Style File: It’s In The Bag

Style File
thumbnail It's In The Bag
Jul 6th 2012, 13:38

Realize it or not, you already know Myriam Schaefer. She’s the invisible hand behind the It bag that started a decade-long frenzy, the Lariat, created alongside Nicolas Ghesquière for Balenciaga in 1998. Since then, Schaefer’s created many others, including a luxe entry forthcoming from Giorgio Armani this fall. Recently, however, she has quietly gone about building her own signature line of bags, which she says was probably inevitable all along. By her own account a “hysterical, compulsive, and obsessive” collector of accessories, including bags, jewelry, shoes, and glasses, the designer started by mining her private stash, which includes a fifties-era Hermès bag. “The essence of French chic lies in great accessories,” she observes. “You can wear jeans, a T-shirt, and sneakers, and then throw on a great bag or jewelry, and you’re done. Overdressing is just suffocating—if I had to be fashionable every day, I’d be dead.” Her solution: a line of bags that are “a little fashionable, and a lot practical,” based on impeccable sourcing (the leather comes from cows who are fed chemical-free grass) and an Italian manufacturer who does things the old-fashioned way.
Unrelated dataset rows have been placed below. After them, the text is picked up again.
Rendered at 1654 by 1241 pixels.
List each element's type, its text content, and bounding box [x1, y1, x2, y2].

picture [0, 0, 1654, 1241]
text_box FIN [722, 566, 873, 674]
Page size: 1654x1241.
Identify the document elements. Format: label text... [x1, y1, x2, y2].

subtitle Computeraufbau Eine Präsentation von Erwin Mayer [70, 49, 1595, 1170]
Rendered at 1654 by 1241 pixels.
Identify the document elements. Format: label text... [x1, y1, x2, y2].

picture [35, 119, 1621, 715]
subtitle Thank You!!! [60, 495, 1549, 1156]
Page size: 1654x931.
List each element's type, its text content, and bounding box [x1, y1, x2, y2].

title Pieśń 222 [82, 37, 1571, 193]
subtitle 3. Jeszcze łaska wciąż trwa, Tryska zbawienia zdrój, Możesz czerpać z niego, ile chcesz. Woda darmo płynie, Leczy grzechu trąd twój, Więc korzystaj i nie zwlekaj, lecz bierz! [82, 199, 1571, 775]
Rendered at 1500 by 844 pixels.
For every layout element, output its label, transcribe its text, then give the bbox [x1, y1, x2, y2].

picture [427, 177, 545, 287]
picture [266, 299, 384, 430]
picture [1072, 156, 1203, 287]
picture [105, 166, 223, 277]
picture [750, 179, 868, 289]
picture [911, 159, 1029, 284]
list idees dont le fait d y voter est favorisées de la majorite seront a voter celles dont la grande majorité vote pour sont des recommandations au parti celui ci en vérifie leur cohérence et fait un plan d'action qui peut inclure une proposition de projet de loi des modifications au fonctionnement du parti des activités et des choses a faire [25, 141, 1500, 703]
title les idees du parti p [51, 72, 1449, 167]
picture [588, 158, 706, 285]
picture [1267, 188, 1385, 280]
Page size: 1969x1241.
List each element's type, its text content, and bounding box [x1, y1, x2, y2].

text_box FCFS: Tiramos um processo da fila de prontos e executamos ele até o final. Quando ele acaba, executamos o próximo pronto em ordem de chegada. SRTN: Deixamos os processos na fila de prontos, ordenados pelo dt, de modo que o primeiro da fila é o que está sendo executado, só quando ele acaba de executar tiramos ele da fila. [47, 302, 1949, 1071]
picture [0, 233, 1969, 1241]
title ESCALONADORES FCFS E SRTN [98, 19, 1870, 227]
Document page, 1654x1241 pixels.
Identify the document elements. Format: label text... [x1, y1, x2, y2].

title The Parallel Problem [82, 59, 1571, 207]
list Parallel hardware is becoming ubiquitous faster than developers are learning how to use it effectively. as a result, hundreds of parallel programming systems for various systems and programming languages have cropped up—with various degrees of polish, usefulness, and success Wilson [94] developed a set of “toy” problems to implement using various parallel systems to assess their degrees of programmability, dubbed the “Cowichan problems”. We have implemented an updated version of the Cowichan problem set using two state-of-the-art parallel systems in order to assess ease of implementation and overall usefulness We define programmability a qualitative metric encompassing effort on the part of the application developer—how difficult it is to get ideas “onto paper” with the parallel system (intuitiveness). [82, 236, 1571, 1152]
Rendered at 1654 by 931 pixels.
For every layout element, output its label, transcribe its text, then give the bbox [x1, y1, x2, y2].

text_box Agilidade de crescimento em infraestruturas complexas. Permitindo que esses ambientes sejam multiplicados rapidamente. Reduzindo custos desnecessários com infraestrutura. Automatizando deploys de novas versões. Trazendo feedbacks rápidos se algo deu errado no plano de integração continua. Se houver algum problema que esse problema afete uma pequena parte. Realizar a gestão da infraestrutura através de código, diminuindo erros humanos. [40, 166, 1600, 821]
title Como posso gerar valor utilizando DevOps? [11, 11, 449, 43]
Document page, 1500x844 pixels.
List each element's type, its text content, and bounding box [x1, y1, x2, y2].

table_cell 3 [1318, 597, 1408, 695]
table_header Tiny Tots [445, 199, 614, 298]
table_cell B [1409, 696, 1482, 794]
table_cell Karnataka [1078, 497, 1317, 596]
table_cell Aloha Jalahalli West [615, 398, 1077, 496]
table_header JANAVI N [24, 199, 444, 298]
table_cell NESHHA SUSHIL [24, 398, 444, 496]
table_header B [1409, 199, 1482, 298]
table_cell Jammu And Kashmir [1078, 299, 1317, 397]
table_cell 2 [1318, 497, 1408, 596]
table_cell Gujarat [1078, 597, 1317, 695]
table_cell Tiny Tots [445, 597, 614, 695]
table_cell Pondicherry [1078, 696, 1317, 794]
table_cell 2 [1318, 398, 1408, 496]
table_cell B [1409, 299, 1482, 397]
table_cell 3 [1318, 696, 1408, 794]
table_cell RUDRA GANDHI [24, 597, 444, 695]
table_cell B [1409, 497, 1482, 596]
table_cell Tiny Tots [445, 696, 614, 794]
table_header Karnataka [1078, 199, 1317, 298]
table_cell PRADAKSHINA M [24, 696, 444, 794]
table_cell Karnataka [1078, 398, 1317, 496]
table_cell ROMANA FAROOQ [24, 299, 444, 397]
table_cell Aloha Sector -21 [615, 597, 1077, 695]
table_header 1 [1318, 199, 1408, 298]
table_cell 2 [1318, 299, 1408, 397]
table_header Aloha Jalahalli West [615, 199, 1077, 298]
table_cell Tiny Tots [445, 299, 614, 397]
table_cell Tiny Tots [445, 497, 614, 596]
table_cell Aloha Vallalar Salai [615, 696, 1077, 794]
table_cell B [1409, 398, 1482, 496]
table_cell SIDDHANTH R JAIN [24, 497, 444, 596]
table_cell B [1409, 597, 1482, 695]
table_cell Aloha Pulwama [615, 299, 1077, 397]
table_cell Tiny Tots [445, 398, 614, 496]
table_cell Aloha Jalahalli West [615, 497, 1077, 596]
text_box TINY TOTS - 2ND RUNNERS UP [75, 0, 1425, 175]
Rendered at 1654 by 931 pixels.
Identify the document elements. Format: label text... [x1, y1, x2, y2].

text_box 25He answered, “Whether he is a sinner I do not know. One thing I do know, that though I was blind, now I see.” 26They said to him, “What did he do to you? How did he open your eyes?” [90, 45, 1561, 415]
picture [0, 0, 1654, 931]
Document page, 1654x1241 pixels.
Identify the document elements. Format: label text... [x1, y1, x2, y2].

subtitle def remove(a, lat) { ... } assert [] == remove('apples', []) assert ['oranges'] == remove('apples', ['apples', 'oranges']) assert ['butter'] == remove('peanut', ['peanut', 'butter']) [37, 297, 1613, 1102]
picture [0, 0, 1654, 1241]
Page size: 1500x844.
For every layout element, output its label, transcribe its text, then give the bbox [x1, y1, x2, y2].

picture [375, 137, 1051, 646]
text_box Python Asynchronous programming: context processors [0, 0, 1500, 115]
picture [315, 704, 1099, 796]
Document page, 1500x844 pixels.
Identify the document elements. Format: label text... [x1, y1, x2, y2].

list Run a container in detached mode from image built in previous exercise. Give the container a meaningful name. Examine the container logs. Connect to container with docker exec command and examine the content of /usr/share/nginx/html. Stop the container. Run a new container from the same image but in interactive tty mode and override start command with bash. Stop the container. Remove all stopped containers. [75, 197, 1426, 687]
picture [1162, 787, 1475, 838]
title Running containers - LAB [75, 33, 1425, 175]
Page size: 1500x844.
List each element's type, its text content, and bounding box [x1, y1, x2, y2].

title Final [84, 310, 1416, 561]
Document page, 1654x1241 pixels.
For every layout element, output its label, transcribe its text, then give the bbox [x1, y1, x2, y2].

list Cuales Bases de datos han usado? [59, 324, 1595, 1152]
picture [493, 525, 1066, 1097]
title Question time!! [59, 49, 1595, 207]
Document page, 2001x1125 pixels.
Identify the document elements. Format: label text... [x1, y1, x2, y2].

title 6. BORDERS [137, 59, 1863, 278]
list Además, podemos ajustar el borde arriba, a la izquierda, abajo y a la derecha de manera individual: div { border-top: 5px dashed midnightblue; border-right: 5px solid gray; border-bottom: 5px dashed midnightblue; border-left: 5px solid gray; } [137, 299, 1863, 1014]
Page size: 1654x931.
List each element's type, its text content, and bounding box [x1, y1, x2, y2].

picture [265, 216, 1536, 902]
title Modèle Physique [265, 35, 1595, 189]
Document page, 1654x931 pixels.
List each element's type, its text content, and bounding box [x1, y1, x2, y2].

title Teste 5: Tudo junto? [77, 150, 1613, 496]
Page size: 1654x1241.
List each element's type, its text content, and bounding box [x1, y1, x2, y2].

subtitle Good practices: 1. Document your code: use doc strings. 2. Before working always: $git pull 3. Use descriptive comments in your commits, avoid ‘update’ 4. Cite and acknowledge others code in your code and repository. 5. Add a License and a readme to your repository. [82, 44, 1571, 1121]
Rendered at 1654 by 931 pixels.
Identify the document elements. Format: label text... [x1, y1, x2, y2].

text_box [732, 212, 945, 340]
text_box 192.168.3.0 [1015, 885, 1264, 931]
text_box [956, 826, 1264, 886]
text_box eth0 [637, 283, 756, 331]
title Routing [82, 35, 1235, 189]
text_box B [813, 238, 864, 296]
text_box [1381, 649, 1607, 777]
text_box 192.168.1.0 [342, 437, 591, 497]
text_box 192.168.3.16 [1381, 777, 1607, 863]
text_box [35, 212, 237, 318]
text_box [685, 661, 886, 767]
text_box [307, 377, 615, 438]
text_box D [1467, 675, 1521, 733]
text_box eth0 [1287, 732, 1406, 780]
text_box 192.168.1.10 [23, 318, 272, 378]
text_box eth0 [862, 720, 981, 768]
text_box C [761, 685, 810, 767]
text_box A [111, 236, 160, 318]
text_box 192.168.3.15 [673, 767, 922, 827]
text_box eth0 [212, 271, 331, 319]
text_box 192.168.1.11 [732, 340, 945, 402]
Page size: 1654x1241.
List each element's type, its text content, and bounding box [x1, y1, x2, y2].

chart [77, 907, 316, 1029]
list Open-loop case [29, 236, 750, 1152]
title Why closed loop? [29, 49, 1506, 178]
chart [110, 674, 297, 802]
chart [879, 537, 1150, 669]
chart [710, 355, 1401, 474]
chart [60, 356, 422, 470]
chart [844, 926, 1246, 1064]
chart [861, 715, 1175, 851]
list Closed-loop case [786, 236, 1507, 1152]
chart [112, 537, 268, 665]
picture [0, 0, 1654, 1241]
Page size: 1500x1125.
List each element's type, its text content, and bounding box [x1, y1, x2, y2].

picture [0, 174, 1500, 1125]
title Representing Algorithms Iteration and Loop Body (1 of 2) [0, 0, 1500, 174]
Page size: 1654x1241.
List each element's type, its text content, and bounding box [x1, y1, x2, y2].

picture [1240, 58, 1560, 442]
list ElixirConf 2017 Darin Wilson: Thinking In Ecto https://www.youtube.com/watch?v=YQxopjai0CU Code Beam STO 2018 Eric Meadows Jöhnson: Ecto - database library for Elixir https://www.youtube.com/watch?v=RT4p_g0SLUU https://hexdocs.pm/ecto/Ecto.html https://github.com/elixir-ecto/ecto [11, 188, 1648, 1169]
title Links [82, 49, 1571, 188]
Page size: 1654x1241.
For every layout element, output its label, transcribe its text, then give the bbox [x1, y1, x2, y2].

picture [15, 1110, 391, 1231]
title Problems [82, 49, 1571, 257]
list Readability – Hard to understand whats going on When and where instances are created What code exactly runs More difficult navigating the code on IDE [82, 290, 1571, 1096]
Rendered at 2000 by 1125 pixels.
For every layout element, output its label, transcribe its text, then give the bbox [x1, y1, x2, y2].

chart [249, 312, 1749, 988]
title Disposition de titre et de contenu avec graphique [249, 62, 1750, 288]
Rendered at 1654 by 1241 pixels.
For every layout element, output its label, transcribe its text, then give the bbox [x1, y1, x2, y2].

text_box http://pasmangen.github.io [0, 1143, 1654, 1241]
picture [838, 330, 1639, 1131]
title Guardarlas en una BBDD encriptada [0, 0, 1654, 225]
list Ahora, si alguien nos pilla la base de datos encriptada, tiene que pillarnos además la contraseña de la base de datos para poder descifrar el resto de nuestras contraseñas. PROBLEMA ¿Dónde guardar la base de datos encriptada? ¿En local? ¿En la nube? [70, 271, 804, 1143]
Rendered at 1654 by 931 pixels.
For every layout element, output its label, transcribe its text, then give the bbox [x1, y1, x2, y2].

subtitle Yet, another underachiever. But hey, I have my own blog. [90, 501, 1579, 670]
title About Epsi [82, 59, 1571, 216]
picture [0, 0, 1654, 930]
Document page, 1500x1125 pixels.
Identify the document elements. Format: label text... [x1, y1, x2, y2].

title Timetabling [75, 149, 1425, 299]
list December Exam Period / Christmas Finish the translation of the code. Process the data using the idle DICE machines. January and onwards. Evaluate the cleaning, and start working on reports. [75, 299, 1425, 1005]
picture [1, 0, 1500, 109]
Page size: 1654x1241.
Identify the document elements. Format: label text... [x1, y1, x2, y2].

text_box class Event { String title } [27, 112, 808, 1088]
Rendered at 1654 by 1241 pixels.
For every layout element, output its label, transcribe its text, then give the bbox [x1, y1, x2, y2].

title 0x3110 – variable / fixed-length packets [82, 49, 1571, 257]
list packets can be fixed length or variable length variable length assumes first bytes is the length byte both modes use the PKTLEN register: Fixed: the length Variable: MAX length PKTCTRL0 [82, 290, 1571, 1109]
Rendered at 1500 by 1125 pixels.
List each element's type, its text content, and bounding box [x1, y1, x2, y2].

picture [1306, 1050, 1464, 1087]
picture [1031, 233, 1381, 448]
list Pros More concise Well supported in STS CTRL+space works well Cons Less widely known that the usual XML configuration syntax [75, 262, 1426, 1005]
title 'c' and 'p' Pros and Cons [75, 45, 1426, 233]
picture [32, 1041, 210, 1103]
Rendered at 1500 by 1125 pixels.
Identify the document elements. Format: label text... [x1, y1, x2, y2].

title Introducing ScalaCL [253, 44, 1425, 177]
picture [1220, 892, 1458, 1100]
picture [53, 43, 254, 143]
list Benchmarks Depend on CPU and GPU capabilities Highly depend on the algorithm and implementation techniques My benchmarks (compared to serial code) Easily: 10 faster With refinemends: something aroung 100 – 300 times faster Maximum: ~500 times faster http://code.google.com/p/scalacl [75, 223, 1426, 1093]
The rest is spare, save for the odd metal closure, a well-placed stripe, an optional shoulder strap, and yellow leather lining inside (a trick borrowed from eighteenth-century purses, to boost visibility). Granted, the result is pricey, around €3,000 a pop, but then again, it’s unlikely they’ll ever go out of style. It’s already tough to get a hold of one—there’s a wait list for her bags at top retailers like Ikram and Jeffreys.